(Problem details): Reproduce each record exactly, leaving nothing out.

Segment Start: Material for this exercise

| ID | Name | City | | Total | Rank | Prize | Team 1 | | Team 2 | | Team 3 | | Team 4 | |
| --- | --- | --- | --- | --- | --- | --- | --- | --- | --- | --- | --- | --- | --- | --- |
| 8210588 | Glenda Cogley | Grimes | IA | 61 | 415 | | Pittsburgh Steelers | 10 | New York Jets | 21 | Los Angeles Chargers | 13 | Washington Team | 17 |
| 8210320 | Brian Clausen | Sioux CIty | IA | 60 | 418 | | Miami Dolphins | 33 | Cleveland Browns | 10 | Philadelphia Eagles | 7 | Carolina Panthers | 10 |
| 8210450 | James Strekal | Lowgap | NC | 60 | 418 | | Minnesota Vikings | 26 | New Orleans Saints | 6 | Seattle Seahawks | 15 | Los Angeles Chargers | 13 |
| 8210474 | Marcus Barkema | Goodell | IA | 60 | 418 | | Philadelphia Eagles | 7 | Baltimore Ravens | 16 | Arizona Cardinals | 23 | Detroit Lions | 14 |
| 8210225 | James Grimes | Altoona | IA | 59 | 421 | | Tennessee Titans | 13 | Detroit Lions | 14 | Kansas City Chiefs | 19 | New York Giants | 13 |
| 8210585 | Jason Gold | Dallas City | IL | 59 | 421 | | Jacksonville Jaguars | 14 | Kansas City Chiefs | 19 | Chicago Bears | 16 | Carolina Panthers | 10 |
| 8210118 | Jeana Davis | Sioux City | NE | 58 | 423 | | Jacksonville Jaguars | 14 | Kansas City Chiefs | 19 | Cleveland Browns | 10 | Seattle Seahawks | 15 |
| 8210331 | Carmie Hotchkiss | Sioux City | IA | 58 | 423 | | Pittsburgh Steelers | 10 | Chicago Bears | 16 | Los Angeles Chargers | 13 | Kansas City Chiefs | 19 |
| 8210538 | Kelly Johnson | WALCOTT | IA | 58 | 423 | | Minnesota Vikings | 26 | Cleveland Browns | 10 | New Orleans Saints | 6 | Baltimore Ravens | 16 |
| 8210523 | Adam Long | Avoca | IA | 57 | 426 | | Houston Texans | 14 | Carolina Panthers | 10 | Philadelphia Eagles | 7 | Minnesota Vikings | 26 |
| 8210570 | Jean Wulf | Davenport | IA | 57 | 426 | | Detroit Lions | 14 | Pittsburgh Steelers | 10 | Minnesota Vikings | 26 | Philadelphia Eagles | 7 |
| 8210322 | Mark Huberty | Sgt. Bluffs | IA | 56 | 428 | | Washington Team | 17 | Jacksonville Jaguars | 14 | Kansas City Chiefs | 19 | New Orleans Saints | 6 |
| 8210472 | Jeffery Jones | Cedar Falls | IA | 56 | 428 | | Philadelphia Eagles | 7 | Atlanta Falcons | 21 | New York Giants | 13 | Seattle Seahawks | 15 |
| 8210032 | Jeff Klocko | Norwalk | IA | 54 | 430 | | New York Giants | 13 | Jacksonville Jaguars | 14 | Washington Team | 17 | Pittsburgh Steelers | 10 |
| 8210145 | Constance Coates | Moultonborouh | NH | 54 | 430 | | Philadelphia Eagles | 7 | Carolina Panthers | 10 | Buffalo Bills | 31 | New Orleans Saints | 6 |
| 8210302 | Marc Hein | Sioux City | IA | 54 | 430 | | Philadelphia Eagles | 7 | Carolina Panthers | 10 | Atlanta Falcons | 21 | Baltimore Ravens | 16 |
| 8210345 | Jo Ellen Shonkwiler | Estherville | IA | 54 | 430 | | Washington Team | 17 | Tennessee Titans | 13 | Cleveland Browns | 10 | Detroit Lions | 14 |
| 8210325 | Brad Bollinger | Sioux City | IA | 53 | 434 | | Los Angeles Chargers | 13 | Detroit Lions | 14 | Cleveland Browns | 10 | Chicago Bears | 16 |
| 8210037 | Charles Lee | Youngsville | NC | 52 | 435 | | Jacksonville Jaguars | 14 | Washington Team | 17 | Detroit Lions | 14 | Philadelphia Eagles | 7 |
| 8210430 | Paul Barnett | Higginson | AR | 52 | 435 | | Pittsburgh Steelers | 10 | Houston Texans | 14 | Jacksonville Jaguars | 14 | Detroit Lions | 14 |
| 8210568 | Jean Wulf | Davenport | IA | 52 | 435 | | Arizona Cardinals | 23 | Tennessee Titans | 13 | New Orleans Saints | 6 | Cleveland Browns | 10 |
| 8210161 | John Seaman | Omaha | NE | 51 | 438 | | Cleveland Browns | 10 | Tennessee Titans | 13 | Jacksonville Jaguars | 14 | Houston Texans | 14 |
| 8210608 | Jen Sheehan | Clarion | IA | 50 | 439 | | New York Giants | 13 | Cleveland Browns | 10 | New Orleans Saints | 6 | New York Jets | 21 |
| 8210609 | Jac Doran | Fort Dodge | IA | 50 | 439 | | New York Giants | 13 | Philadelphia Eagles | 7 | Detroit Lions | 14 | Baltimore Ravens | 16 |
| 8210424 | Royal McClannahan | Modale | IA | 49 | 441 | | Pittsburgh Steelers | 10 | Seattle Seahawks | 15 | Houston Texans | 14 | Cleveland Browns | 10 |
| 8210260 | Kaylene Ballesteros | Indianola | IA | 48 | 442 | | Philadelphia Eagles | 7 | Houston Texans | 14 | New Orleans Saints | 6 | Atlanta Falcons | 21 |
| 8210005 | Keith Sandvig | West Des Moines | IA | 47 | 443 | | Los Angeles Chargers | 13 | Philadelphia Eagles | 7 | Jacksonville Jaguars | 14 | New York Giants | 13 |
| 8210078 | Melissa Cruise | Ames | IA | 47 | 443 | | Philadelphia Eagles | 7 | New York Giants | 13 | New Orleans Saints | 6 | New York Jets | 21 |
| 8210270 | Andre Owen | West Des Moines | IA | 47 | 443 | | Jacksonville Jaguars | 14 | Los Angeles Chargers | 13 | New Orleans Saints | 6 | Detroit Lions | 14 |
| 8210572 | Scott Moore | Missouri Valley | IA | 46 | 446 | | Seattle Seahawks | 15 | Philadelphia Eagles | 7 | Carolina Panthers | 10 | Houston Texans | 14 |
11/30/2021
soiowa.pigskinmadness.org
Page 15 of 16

Segment End: Material for this exercise

(Expected answer):
| ID | Name | City | | Total | Rank | Prize | Team 1 | | Team 2 | | Team 3 | | Team 4 | |
| --- | --- | --- | --- | --- | --- | --- | --- | --- | --- | --- | --- | --- | --- | --- |
| 8210588 | Glenda Cogley | Grimes | IA | 61 | 415 | | Pittsburgh Steelers | 10 | New York Jets | 21 | Los Angeles Chargers | 13 | Washington Team | 17 |
| 8210320 | Brian Clausen | Sioux CIty | IA | 60 | 418 | | Miami Dolphins | 33 | Cleveland Browns | 10 | Philadelphia Eagles | 7 | Carolina Panthers | 10 |
| 8210450 | James Strekal | Lowgap | NC | 60 | 418 | | Minnesota Vikings | 26 | New Orleans Saints | 6 | Seattle Seahawks | 15 | Los Angeles Chargers | 13 |
| 8210474 | Marcus Barkema | Goodell | IA | 60 | 418 | | Philadelphia Eagles | 7 | Baltimore Ravens | 16 | Arizona Cardinals | 23 | Detroit Lions | 14 |
| 8210225 | James Grimes | Altoona | IA | 59 | 421 | | Tennessee Titans | 13 | Detroit Lions | 14 | Kansas City Chiefs | 19 | New York Giants | 13 |
| 8210585 | Jason Gold | Dallas City | IL | 59 | 421 | | Jacksonville Jaguars | 14 | Kansas City Chiefs | 19 | Chicago Bears | 16 | Carolina Panthers | 10 |
| 8210118 | Jeana Davis | Sioux City | NE | 58 | 423 | | Jacksonville Jaguars | 14 | Kansas City Chiefs | 19 | Cleveland Browns | 10 | Seattle Seahawks | 15 |
| 8210331 | Carmie Hotchkiss | Sioux City | IA | 58 | 423 | | Pittsburgh Steelers | 10 | Chicago Bears | 16 | Los Angeles Chargers | 13 | Kansas City Chiefs | 19 |
| 8210538 | Kelly Johnson | WALCOTT | IA | 58 | 423 | | Minnesota Vikings | 26 | Cleveland Browns | 10 | New Orleans Saints | 6 | Baltimore Ravens | 16 |
| 8210523 | Adam Long | Avoca | IA | 57 | 426 | | Houston Texans | 14 | Carolina Panthers | 10 | Philadelphia Eagles | 7 | Minnesota Vikings | 26 |
| 8210570 | Jean Wulf | Davenport | IA | 57 | 426 | | Detroit Lions | 14 | Pittsburgh Steelers | 10 | Minnesota Vikings | 26 | Philadelphia Eagles | 7 |
| 8210322 | Mark Huberty | Sgt. Bluffs | IA | 56 | 428 | | Washington Team | 17 | Jacksonville Jaguars | 14 | Kansas City Chiefs | 19 | New Orleans Saints | 6 |
| 8210472 | Jeffery Jones | Cedar Falls | IA | 56 | 428 | | Philadelphia Eagles | 7 | Atlanta Falcons | 21 | New York Giants | 13 | Seattle Seahawks | 15 |
| 8210032 | Jeff Klocko | Norwalk | IA | 54 | 430 | | New York Giants | 13 | Jacksonville Jaguars | 14 | Washington Team | 17 | Pittsburgh Steelers | 10 |
| 8210145 | Constance Coates | Moultonborouh | NH | 54 | 430 | | Philadelphia Eagles | 7 | Carolina Panthers | 10 | Buffalo Bills | 31 | New Orleans Saints | 6 |
| 8210302 | Marc Hein | Sioux City | IA | 54 | 430 | | Philadelphia Eagles | 7 | Carolina Panthers | 10 | Atlanta Falcons | 21 | Baltimore Ravens | 16 |
| 8210345 | Jo Ellen Shonkwiler | Estherville | IA | 54 | 430 | | Washington Team | 17 | Tennessee Titans | 13 | Cleveland Browns | 10 | Detroit Lions | 14 |
| 8210325 | Brad Bollinger | Sioux City | IA | 53 | 434 | | Los Angeles Chargers | 13 | Detroit Lions | 14 | Cleveland Browns | 10 | Chicago Bears | 16 |
| 8210037 | Charles Lee | Youngsville | NC | 52 | 435 | | Jacksonville Jaguars | 14 | Washington Team | 17 | Detroit Lions | 14 | Philadelphia Eagles | 7 |
| 8210430 | Paul Barnett | Higginson | AR | 52 | 435 | | Pittsburgh Steelers | 10 | Houston Texans | 14 | Jacksonville Jaguars | 14 | Detroit Lions | 14 |
| 8210568 | Jean Wulf | Davenport | IA | 52 | 435 | | Arizona Cardinals | 23 | Tennessee Titans | 13 | New Orleans Saints | 6 | Cleveland Browns | 10 |
| 8210161 | John Seaman | Omaha | NE | 51 | 438 | | Cleveland Browns | 10 | Tennessee Titans | 13 | Jacksonville Jaguars | 14 | Houston Texans | 14 |
| 8210608 | Jen Sheehan | Clarion | IA | 50 | 439 | | New York Giants | 13 | Cleveland Browns | 10 | New Orleans Saints | 6 | New York Jets | 21 |
| 8210609 | Jac Doran | Fort Dodge | IA | 50 | 439 | | New York Giants | 13 | Philadelphia Eagles | 7 | Detroit Lions | 14 | Baltimore Ravens | 16 |
| 8210424 | Royal McClannahan | Modale | IA | 49 | 441 | | Pittsburgh Steelers | 10 | Seattle Seahawks | 15 | Houston Texans | 14 | Cleveland Browns | 10 |
| 8210260 | Kaylene Ballesteros | Indianola | IA | 48 | 442 | | Philadelphia Eagles | 7 | Houston Texans | 14 | New Orleans Saints | 6 | Atlanta Falcons | 21 |
| 8210005 | Keith Sandvig | West Des Moines | IA | 47 | 443 | | Los Angeles Chargers | 13 | Philadelphia Eagles | 7 | Jacksonville Jaguars | 14 | New York Giants | 13 |
| 8210078 | Melissa Cruise | Ames | IA | 47 | 443 | | Philadelphia Eagles | 7 | New York Giants | 13 | New Orleans Saints | 6 | New York Jets | 21 |
| 8210270 | Andre Owen | West Des Moines | IA | 47 | 443 | | Jacksonville Jaguars | 14 | Los Angeles Chargers | 13 | New Orleans Saints | 6 | Detroit Lions | 14 |
| 8210572 | Scott Moore | Missouri Valley | IA | 46 | 446 | | Seattle Seahawks | 15 | Philadelphia Eagles | 7 | Carolina Panthers | 10 | Houston Texans | 14 |
11/30/2021
soiowa.pigskinmadness.org
Page 15 of 16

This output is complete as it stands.